§ REQUIREMENT
The data below should be copied out exactly, with its pictures omitted.

§ DATA SEGMENT
※
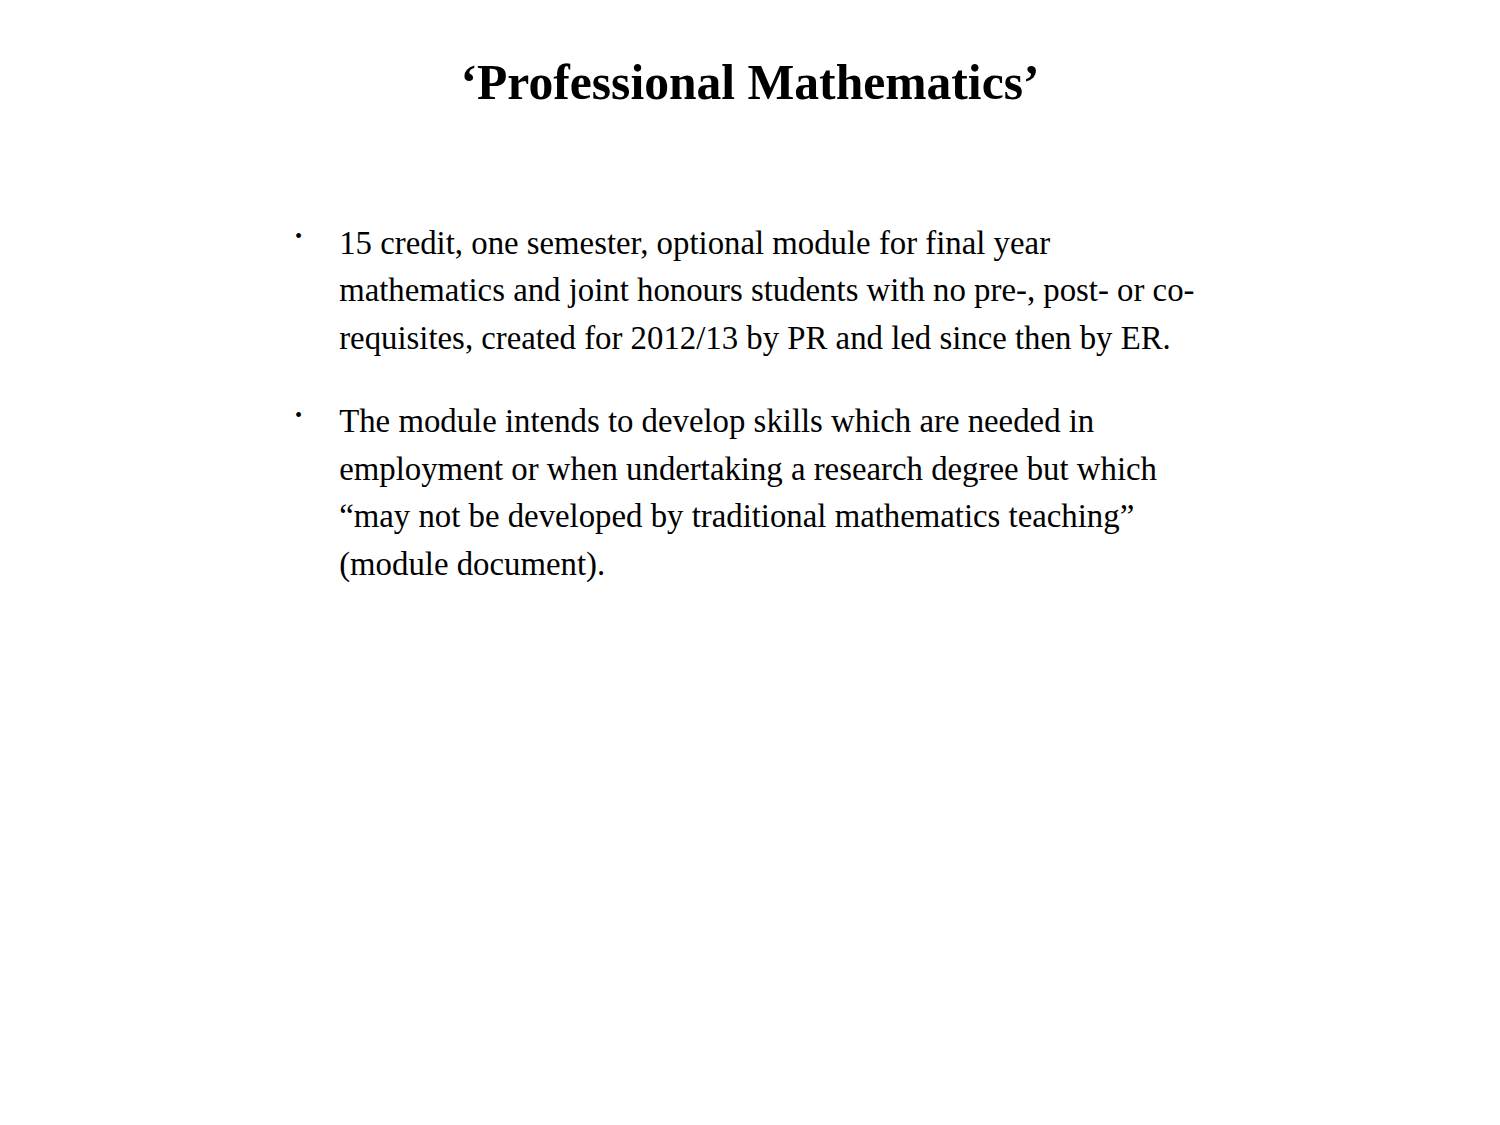‘Professional Mathematics’
15 credit, one semester, optional module for final year mathematics and joint honours students with no pre-, post- or co-requisites, created for 2012/13 by PR and led since then by ER.
The module intends to develop skills which are needed in employment or when undertaking a research degree but which “may not be developed by traditional mathematics teaching” (module document).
※
§ RESPONSE FOR THIS EXERCISE
‘Professional Mathematics’
15 credit, one semester, optional module for final year mathematics and joint honours students with no pre-, post- or co-requisites, created for 2012/13 by PR and led since then by ER.
The module intends to develop skills which are needed in employment or when undertaking a research degree but which “may not be developed by traditional mathematics teaching” (module document).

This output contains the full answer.